At every tier from Novato to Belvedere, the saved commission is enough to fund a down payment on a meaningful upgrade somewhere else, a child's college, a year of retirement contributions, or a sailboat. Marin sellers should not be reflexively signing 5%–6% listing agreements without comparing the alternatives.

Frequently Asked Questions

Q: What's the cheapest flat-fee broker in Marin County?

KeepYourCommission at $595 per transaction is the cheapest MLS-only flat-fee option in California. LOQOL's Charlie AI at $4,399 (sales up to $1M) / $7,999 ($1M–$2M) / $12,999 ($2M–$3M) / $19,999 ($3M+) is the cheapest full-service flat-fee option for Marin price tiers when you factor in licensed CA agent of record, and disclosure handling.

Q: Do flat-fee brokers cover Belvedere and Tiburon?

Yes. LOQOL specifically lists across the Tiburon Peninsula including Belvedere, Tiburon, and the rest of Marin. KeepYourCommission and most California flat-fee brokerages also cover the full county.

Q: Is flat-fee real estate legal in California?

Yes. California allows brokerages to charge any agreed-upon listing fee. The state requires a licensed real estate broker on every transaction, but the broker's compensation structure (percentage, flat, hybrid) is up to the seller and brokerage to negotiate. LOQOL operates under CA DRE #02261474.

Q: Will I get the same exposure with a flat-fee broker?

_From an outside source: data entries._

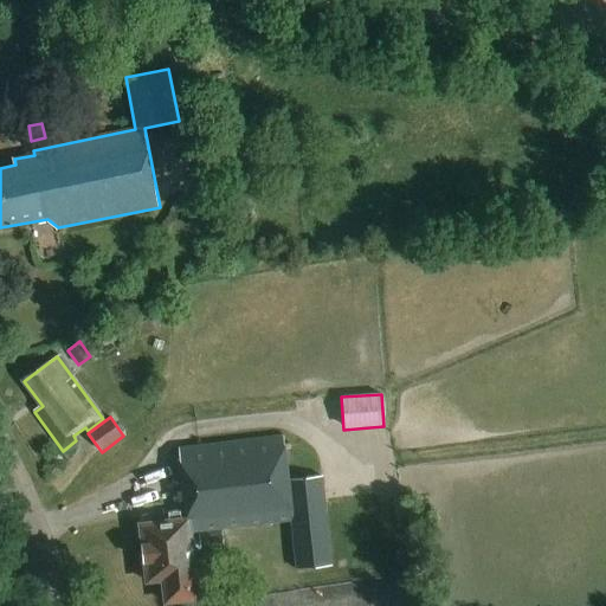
[(187,517),(140,523),(147,582),(162,580),(165,604),(217,597),(213,569),(192,572),(187,533),(198,532),(199,548),(220,545),(219,529),(288,520),(294,571),(330,566),(318,475),(289,478),(283,434),(179,447),(187,517)]
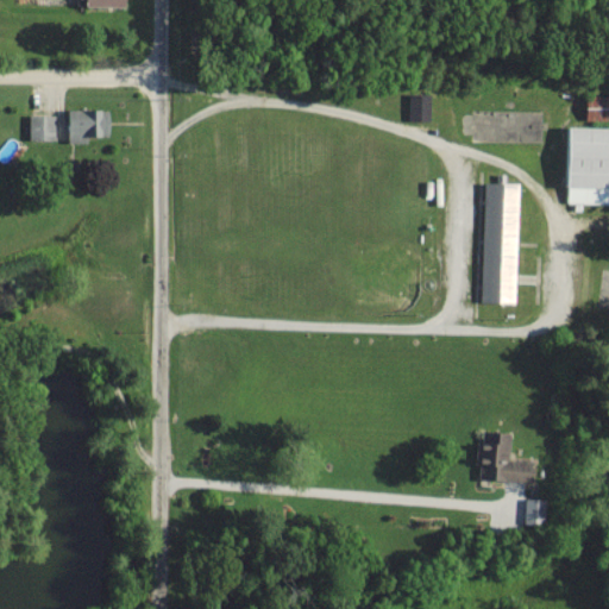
[(431,119),(429,93),(409,93),(409,120),(431,119)]
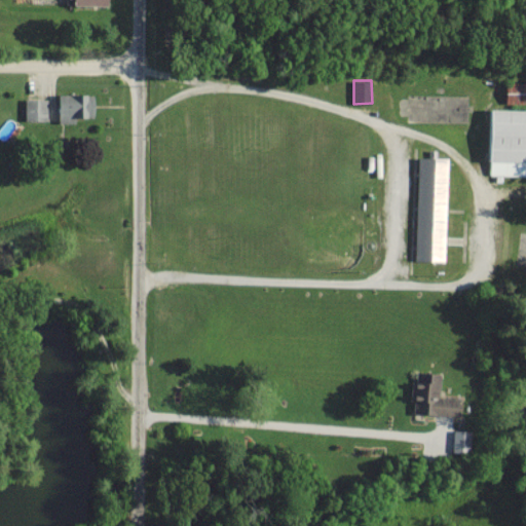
[(59,121),(75,121),(75,116),(94,116),(94,92),(59,94),(59,121)]
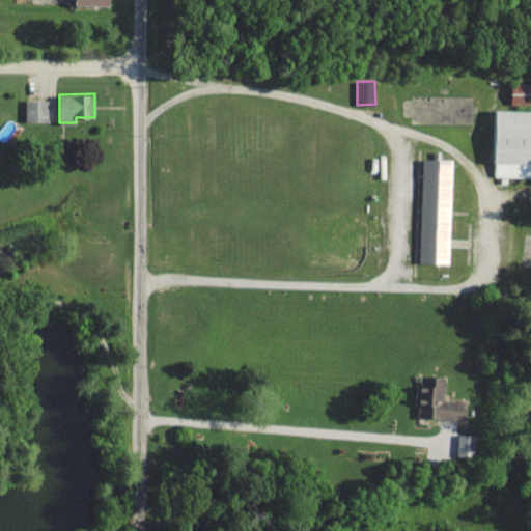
[(25,121),(48,121),(48,100),(26,100),(25,121)]
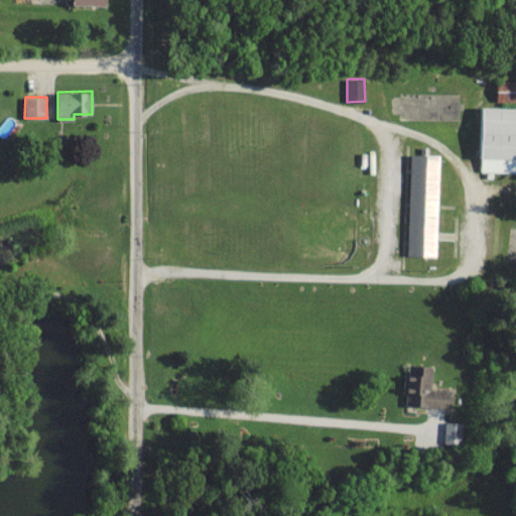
[(480,171),(515,171),(515,106),(481,106),(480,171)]
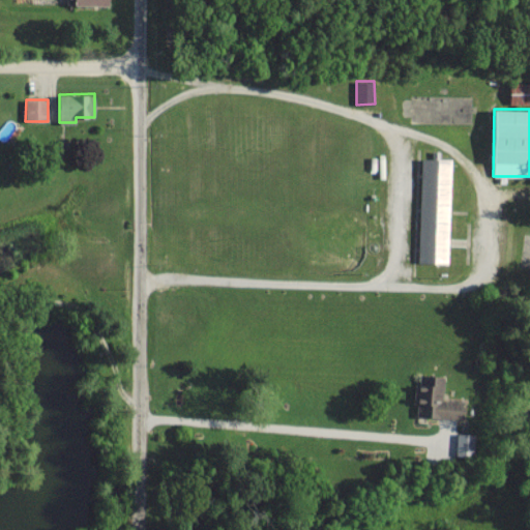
[(418,262),(448,263),(451,158),(421,157),(418,262)]
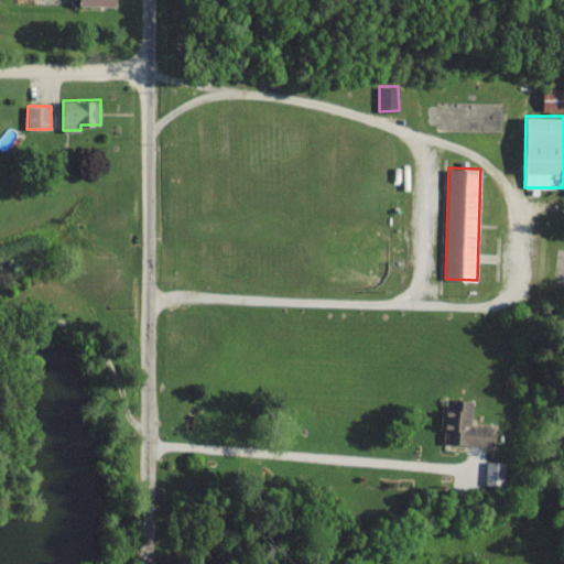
[(492,445),(494,426),(472,424),(473,400),(461,400),(461,408),(448,408),(448,413),(444,413),(442,443),(492,445)]
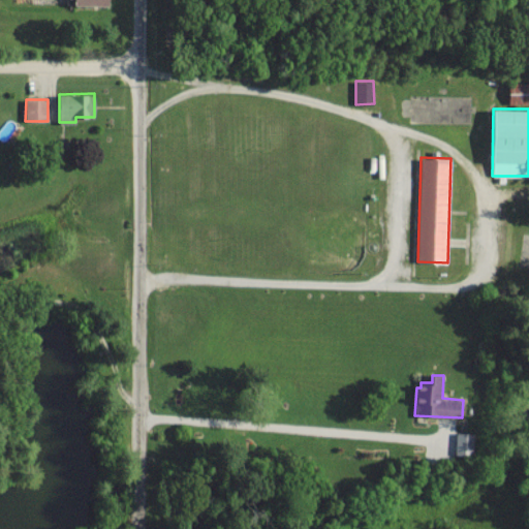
[(473,433),(456,432),(455,454),(473,455),(473,433)]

For MLS-based exposure (Zillow, Redfin, Realtor.com syndication), yes — listings flow from MLS regardless of which brokerage entered them. For agent-network and pocket-listing exposure (relevant at the Belvedere Island $10M+ trophy tier), traditional luxury brokerages still have an edge. For most of Marin under $5M, the exposure difference is negligible.

Q: What about the buyer's agent commission?

Per the 2024 NAR settlement, sellers no longer have to advertise a buyer-side commission on MLS — but they can still offer one to attract buyer-side agents. LOQOL listings let sellers decide what (if anything) to offer the buyer's side. Common Marin strategies in 2026: offer 2%–2.5% to keep agent flow, or offer 0% and net the savings.

Q: Can I switch to flat-fee mid-listing if my current agent isn't producing?

Usually yes, depending on the listing agreement. Most CA listing agreements have early-termination clauses (typically requiring 30–60 days' notice). Review the contract or get a real estate attorney to look at it before switching.